Japanese Knotweed can be a thorn in a homeowner’s side. The plant can appear as small as 3cm tall and halt your house sale, stopping the purchase of your brand new home in its tracks. If a valuation detects the presence of Japanese Knotweed or such a fact is disclosed during the conveyancing process, a lender may outright refuse to secure a mortgage on the property.

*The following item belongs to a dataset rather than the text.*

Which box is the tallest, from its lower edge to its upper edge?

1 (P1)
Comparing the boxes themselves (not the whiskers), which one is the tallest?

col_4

Where the presence of Knotweed is suspected, a survey should be carried out to establish the extent of the risk and any necessary remedial work. Where Knotweed is present, you must set up a knotweed management plan which incorporates one of two treatment schemes:
- Long-term chemical treatment programme.
- Immediate eradication.
Chemical treatment controls the knotweed over a number of years. Although controlled, the root of is not removed meaning it may lay dormant for years and a re-occurrence of the growth may appear. In these circumstances, knotweed contractors provide guarantees so that in the event of re-occurrence, the homeowner suffers no further cost.

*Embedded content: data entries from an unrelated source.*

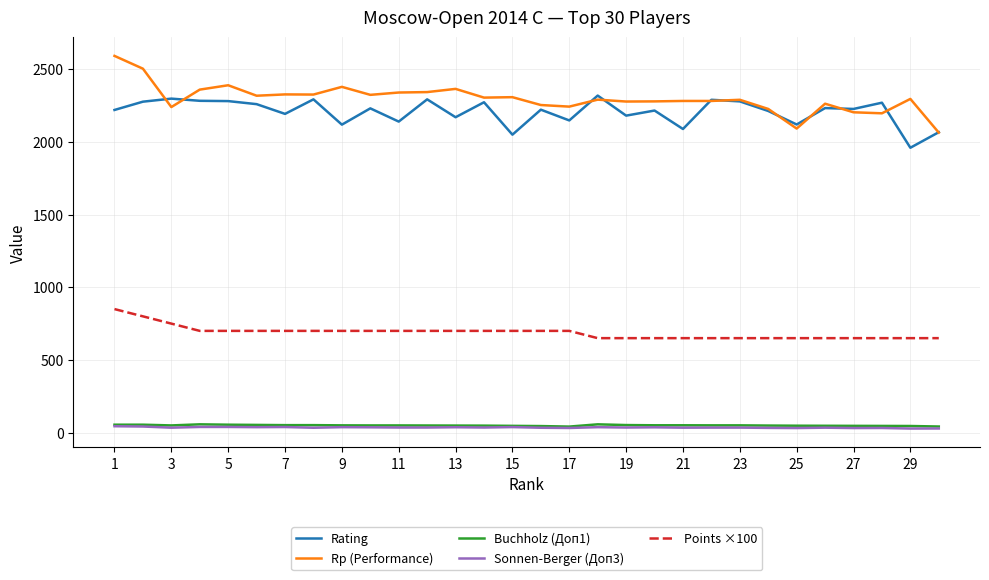

Which series has the widest spread of values?

Rp (Performance)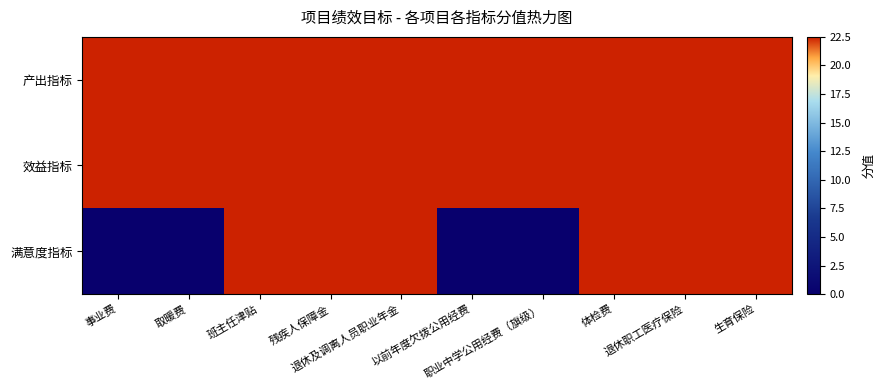

Reading left to right, what are all the values shown in this chart?

产出指标: 事业费=22.5	取暖费=22.5	班主任津贴=22.5	残疾人保障金=22.5	退休及调离人员职业年金=22.5	以前年度欠拨公用经费=22.5	职业中学公用经费（旗级）=22.5	体检费=22.5	退休职工医疗保险=22.5	生育保险=22.5
效益指标: 事业费=22.5	取暖费=22.5	班主任津贴=22.5	残疾人保障金=22.5	退休及调离人员职业年金=22.5	以前年度欠拨公用经费=22.5	职业中学公用经费（旗级）=22.5	体检费=22.5	退休职工医疗保险=22.5	生育保险=22.5
满意度指标: 事业费=0.0	取暖费=0.0	班主任津贴=22.5	残疾人保障金=22.5	退休及调离人员职业年金=22.5	以前年度欠拨公用经费=0.0	职业中学公用经费（旗级）=0.0	体检费=22.5	退休职工医疗保险=22.5	生育保险=22.5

Eradication is preferable as it is less time consuming. It is especially useful where there are known plans to disrupt land by way of development. In any event, if you can negotiate instant removal of Japanese Knotweed, do so.
Landowners should combat Japanese Knotweed whenever it is detected, not just in the course of a land transaction. Knotweed, in the most extreme circumstances, can overwhelm and bring down garden sheds, greenhouses and poorly founded garages.
Legislation forces the control of an invasive growth on your property; however under no circumstances should you remove the plant yourself. Where a landowner fails to control knotweed on their property they could receive a heavy fine.